[Assignment]:
Please output the section of the listing below that opens with the line containing "thumb tip: (446, 198)" and closes with the line containing "pinky tip: (391, 446)", exactly and with nothing else.

═══ Supplied records ═══

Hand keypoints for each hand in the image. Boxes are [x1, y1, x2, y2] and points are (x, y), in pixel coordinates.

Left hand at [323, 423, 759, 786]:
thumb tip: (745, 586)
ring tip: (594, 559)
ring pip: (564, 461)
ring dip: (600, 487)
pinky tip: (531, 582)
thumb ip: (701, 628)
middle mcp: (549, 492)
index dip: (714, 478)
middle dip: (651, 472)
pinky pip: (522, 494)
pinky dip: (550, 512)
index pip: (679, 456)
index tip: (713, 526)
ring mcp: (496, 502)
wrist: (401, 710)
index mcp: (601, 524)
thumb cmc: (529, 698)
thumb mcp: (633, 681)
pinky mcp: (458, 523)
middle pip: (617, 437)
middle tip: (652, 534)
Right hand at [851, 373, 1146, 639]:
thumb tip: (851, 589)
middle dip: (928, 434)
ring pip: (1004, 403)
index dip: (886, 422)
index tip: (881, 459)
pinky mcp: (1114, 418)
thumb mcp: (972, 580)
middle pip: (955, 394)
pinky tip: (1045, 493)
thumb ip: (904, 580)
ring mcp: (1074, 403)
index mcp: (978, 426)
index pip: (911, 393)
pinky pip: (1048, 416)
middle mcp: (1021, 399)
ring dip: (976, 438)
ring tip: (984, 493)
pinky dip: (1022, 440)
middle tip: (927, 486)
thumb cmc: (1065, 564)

═══
═══ Supplied records ═══

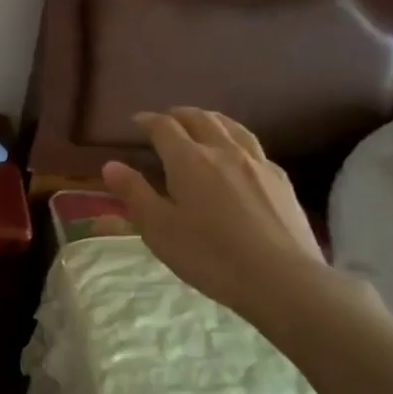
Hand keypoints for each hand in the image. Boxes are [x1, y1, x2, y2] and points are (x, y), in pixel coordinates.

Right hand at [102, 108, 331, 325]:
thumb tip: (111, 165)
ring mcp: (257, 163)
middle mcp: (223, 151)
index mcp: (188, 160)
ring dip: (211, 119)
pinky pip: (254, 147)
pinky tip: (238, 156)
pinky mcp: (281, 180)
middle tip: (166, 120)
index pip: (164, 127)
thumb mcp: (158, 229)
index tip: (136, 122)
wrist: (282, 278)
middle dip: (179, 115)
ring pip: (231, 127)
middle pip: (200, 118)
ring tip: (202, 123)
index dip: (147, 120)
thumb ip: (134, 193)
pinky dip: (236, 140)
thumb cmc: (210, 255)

═══
═══ Supplied records ═══

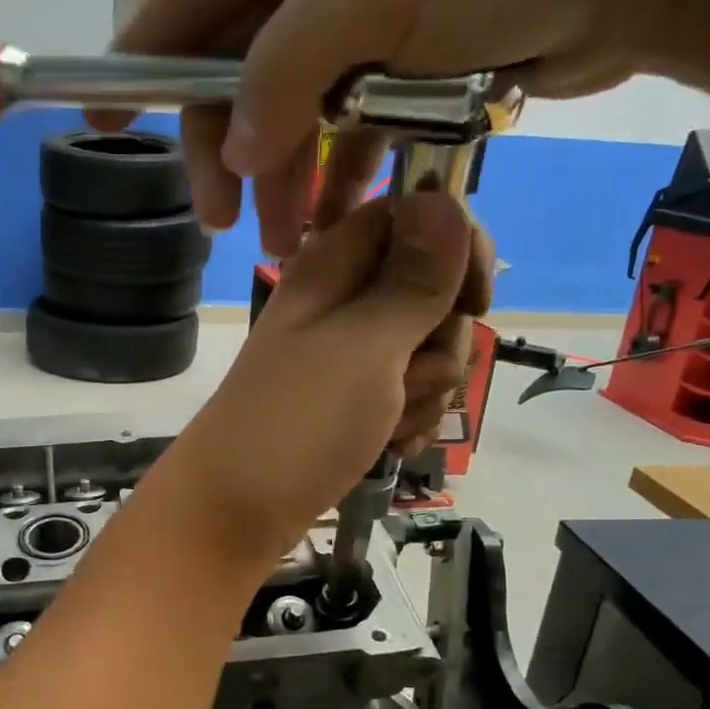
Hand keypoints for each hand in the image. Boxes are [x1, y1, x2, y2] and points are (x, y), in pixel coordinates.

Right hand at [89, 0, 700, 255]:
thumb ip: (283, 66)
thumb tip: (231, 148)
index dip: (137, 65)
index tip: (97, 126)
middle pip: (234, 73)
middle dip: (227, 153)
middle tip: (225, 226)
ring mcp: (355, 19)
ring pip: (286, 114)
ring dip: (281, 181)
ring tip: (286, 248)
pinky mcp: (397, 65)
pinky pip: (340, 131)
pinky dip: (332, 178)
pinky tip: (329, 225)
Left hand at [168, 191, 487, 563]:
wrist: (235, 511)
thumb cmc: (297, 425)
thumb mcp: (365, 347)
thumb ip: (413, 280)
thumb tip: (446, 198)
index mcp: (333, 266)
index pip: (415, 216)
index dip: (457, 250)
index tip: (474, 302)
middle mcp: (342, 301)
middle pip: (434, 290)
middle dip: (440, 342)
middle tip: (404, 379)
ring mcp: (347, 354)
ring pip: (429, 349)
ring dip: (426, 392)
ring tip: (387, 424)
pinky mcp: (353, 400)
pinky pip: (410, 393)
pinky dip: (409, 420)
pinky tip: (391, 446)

═══

[Result of this exercise]:
thumb tip: (446, 198)
index mcp: (333, 266)
index pip: (415, 216)
index dip: (457, 250)
index tip: (474, 302)
middle mcp: (342, 301)
middle pip: (434, 290)
middle dip: (440, 342)
middle tip: (404, 379)
ring mcp: (347, 354)
ring pip: (429, 349)
ring dip: (426, 392)
ring tip: (387, 424)
pinky mcp: (353, 400)
pinky pip: (410, 393)
pinky dip: (409, 420)
pinky tip: (391, 446)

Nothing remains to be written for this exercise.